Extracted entries |
◆ ◆ ◆ ◆

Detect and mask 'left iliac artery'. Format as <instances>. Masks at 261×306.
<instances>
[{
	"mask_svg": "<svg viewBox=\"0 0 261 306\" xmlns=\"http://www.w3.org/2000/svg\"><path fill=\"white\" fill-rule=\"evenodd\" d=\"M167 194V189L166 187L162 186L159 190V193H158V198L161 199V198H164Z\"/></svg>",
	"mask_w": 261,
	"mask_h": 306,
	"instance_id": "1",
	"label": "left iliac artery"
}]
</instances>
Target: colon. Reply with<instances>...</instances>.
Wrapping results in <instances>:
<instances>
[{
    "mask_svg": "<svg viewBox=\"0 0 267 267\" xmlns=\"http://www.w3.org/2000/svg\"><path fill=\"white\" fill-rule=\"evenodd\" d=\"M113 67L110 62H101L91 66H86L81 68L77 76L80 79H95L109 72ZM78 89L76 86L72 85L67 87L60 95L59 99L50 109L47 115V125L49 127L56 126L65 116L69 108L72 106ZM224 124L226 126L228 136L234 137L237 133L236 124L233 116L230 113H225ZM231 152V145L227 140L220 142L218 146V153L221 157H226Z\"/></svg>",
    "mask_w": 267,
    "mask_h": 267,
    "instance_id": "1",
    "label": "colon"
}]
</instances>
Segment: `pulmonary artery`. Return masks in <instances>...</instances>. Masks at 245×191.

◆ ◆ ◆ ◆

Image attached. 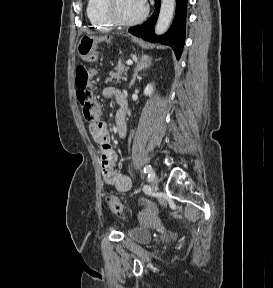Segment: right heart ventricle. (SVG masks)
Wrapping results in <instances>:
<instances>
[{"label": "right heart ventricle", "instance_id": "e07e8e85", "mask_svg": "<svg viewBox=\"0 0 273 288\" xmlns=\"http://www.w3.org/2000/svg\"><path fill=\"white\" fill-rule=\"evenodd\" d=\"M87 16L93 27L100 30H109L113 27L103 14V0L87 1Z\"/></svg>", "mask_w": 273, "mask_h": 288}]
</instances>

◆ ◆ ◆ ◆

What the exercise asks | Copy out the records unchanged, everything from the line containing "Detect and mask" down to the line containing "Masks at 245×191.", with both of those lines included.

The reply |
Detect and mask 'left iliac artery'. Format as <instances>. Masks at 261×306.
<instances>
[{
	"mask_svg": "<svg viewBox=\"0 0 261 306\" xmlns=\"http://www.w3.org/2000/svg\"><path fill=\"white\" fill-rule=\"evenodd\" d=\"M167 194V189L166 187L162 186L159 190V193H158V198L161 199V198H164Z\"/></svg>",
	"mask_w": 261,
	"mask_h": 306,
	"instance_id": "1",
	"label": "left iliac artery"
}]
</instances>
Target: colon. Reply with<instances>...</instances>.
Wrapping results in <instances>:
<instances>
[{
    "mask_svg": "<svg viewBox=\"0 0 267 267\" xmlns=\"http://www.w3.org/2000/svg\"><path fill=\"white\" fill-rule=\"evenodd\" d=\"M113 67L110 62H101L91 66H86L81 68L77 76L80 79H95L109 72ZM78 89L76 86L72 85L67 87L60 95L59 99L50 109L47 115V125L49 127L56 126L65 116L69 108L72 106ZM224 124L226 126L228 136L234 137L237 133L236 124L233 116L230 113H225ZM231 152V145L227 140L220 142L218 146V153L221 157H226Z\"/></svg>",
    "mask_w": 267,
    "mask_h": 267,
    "instance_id": "1",
    "label": "colon"
}]
</instances>
Segment: `pulmonary artery`. Return masks in <instances>...</instances>. Masks at 245×191.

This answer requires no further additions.